## REQUIREMENTS
Using the Chaloem Phra Kiat district profile below, answer these questions:
1. What is the seat of the district?
2. What was the district's total population in 2000?
3. In which part of Nakhon Ratchasima province does the district lie?

- District location in Nakhon Ratchasima province
- Coordinates: 15°0′18″N 102°16′18″E﻿ / ﻿15.00500°N 102.27167°E
- Country: Thailand
- Province: Nakhon Ratchasima
- Seat: Tha Chang

Area
- • Total: 254.1 km^{2} (98.1 sq mi)

Population (2000)
- • Total: 33,151
- • Density: 130.5/km^{2} (338/sq mi)
- Time zone: UTC+7 (ICT)
- Postal code: 30230, 30000
- Geocode: 3032

= Chaloem Phra Kiat district, Nakhon Ratchasima =

Chaloem Phra Kiat (เฉลิมพระเกียรติ, /th/; เฉลิมพระเกียรติ, /lo/) is a district (amphoe) in the eastern part of Nakhon Ratchasima province, northeastern Thailand.

## Stored items

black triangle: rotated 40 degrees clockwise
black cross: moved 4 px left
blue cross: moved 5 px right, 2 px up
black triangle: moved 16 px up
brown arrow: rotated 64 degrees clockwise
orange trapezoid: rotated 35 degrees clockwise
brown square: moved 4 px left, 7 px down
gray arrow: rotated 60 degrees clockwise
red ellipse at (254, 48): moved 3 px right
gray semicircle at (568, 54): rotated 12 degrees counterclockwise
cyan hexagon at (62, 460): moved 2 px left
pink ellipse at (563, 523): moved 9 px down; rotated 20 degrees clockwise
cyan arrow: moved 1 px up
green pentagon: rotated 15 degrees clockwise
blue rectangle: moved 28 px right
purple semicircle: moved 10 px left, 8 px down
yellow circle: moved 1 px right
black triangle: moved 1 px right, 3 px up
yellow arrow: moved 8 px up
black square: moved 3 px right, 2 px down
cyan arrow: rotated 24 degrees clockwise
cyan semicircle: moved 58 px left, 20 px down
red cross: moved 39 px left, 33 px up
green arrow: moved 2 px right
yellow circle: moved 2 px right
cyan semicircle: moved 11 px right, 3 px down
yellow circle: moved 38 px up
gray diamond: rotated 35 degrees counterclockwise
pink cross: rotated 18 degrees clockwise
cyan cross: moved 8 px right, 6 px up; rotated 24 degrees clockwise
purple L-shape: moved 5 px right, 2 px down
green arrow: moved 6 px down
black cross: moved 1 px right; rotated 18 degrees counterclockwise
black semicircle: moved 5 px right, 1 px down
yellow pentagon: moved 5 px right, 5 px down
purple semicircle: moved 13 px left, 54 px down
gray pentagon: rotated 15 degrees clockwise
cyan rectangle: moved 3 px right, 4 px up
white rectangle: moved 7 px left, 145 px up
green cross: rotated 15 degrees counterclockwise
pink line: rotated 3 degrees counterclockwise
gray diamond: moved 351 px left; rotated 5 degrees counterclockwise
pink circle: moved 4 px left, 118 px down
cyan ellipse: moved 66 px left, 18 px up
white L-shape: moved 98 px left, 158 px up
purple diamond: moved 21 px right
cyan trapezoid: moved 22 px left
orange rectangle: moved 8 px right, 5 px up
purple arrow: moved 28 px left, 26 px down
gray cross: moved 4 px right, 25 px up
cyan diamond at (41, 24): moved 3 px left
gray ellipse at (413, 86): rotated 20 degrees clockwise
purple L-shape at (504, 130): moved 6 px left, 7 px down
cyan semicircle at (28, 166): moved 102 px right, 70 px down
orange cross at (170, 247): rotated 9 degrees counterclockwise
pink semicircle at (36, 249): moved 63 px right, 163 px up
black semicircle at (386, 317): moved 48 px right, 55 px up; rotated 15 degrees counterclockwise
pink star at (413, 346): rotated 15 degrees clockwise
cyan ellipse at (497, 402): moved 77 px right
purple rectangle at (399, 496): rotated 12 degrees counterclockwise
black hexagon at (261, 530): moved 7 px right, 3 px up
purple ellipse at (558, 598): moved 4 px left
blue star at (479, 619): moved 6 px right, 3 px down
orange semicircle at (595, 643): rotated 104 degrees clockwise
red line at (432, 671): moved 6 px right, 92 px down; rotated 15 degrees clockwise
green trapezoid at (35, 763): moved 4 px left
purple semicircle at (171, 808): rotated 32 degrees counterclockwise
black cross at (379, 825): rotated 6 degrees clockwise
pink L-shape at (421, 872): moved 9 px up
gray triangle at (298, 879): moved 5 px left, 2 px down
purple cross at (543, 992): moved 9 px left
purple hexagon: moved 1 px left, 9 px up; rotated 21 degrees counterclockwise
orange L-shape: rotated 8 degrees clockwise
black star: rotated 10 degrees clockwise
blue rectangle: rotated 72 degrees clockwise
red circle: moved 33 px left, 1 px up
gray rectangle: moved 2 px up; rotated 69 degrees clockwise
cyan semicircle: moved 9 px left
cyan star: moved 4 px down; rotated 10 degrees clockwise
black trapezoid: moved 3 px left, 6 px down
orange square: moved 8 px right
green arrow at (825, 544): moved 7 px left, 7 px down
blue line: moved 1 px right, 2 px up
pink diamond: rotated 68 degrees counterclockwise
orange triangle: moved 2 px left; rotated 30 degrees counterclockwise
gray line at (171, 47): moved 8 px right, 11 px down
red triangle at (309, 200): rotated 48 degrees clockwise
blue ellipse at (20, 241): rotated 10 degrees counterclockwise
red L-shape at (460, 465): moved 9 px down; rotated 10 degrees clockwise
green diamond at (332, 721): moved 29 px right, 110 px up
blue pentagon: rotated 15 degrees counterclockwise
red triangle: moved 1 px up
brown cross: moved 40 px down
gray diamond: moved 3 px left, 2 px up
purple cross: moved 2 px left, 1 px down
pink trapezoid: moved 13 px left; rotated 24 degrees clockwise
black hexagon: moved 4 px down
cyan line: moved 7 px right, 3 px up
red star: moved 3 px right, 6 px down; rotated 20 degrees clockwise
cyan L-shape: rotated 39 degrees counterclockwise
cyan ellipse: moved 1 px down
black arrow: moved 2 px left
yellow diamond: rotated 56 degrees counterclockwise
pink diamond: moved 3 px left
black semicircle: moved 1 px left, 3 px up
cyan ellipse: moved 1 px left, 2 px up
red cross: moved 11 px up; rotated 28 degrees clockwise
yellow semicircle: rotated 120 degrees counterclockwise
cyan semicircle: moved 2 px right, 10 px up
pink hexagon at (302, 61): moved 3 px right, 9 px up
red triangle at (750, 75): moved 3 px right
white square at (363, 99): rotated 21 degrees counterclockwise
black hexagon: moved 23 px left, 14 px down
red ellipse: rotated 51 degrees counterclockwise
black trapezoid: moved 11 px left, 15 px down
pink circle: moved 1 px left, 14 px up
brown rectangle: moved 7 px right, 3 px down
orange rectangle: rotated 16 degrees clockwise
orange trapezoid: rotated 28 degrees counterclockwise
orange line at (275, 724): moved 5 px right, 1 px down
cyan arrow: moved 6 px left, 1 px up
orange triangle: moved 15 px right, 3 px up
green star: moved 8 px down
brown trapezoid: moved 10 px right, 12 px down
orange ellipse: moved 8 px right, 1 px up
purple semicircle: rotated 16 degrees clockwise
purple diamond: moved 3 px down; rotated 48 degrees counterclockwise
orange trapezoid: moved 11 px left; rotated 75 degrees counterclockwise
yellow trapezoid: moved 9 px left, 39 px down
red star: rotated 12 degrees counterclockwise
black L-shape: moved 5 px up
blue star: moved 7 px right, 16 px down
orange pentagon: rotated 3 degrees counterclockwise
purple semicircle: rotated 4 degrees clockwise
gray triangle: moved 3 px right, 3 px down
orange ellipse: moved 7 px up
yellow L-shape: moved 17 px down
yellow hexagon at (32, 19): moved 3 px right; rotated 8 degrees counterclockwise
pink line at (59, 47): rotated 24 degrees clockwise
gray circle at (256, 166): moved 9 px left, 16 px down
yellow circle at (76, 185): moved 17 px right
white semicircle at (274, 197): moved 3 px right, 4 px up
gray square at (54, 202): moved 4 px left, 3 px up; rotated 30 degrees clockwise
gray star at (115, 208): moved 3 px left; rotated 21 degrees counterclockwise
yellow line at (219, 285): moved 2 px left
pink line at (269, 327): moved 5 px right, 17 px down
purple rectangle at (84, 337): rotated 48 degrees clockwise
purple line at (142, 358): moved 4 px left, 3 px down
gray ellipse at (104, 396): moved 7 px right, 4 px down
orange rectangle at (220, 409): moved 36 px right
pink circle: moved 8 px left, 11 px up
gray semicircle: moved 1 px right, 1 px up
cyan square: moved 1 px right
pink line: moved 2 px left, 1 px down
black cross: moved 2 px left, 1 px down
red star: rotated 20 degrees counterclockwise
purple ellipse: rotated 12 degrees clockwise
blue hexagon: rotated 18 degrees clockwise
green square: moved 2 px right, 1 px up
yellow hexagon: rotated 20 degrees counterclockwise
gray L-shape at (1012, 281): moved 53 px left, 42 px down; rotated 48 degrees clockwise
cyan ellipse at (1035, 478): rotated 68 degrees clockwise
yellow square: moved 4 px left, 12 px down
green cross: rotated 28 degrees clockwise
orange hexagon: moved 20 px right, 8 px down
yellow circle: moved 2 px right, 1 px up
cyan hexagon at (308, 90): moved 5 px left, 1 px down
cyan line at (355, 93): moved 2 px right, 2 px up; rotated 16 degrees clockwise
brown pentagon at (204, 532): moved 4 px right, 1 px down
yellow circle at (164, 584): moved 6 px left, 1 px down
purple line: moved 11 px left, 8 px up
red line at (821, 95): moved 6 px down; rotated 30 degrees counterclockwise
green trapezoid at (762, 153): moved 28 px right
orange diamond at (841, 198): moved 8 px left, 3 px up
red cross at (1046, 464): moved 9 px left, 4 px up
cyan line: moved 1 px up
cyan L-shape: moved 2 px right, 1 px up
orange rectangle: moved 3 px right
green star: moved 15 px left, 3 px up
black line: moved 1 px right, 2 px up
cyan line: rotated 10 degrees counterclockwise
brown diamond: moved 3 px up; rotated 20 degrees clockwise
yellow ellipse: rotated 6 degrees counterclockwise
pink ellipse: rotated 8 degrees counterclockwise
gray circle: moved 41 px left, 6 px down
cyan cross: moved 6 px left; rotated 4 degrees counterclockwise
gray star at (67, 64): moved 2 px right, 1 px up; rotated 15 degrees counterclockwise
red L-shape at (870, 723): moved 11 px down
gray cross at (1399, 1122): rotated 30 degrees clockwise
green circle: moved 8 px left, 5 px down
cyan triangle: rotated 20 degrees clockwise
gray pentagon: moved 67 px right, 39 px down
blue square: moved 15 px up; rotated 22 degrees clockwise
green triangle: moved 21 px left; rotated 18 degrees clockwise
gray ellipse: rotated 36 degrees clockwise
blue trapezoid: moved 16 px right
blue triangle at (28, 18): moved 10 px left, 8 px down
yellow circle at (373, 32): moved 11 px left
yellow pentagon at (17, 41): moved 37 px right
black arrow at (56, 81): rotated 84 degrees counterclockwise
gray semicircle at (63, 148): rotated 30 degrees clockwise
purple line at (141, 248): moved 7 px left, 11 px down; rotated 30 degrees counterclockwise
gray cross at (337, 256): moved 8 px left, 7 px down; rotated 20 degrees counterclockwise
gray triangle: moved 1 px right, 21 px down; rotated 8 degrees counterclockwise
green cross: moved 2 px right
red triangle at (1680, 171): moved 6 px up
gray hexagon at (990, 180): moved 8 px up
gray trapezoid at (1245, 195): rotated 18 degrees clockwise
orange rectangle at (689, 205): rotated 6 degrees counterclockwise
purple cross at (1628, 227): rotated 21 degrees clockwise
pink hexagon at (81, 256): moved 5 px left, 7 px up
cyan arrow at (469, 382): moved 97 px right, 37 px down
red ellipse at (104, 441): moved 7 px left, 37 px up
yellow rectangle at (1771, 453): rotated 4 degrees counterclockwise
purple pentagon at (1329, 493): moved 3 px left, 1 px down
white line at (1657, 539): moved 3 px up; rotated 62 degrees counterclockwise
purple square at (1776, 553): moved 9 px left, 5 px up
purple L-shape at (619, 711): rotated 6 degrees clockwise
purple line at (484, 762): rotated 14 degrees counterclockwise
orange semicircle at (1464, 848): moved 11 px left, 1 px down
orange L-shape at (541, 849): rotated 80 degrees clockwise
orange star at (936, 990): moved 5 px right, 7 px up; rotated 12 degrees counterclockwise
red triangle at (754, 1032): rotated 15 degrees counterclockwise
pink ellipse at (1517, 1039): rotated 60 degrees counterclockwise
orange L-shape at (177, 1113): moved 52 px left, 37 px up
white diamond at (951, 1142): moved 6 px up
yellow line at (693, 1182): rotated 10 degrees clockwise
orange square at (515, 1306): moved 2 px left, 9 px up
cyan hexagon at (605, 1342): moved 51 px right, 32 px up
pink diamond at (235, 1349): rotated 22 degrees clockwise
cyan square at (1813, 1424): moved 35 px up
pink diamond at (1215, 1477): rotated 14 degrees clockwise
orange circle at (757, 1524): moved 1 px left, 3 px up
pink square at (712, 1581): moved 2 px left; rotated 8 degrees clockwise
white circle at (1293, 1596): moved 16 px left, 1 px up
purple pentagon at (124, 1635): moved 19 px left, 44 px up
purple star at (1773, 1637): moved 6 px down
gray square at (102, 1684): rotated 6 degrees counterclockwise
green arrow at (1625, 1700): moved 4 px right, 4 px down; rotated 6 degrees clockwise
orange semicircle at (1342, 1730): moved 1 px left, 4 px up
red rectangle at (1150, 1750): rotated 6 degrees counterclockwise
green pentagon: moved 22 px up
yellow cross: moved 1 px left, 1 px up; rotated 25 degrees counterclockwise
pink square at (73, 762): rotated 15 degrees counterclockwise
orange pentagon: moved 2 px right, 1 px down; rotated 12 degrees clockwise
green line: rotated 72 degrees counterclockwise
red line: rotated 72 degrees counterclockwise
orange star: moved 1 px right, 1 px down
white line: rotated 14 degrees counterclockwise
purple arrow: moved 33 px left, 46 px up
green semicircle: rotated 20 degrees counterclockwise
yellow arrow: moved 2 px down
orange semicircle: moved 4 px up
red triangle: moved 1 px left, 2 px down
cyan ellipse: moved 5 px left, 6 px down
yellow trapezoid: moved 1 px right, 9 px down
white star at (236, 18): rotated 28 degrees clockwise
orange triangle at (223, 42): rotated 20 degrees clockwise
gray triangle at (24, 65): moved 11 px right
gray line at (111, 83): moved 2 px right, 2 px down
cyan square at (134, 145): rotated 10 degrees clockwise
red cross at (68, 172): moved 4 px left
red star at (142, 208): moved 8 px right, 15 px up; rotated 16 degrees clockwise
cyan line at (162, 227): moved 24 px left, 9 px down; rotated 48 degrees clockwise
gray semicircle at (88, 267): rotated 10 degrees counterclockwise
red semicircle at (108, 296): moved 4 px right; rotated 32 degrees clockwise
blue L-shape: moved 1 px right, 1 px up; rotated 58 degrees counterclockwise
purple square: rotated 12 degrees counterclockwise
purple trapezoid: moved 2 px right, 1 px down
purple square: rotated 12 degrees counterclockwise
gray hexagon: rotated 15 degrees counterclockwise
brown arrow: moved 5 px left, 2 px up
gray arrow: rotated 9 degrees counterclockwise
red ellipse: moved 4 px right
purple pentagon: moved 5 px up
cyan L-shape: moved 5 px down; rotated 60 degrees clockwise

## COMPLETED TASK
1. Tha Chang
2. 33,151
3. The eastern part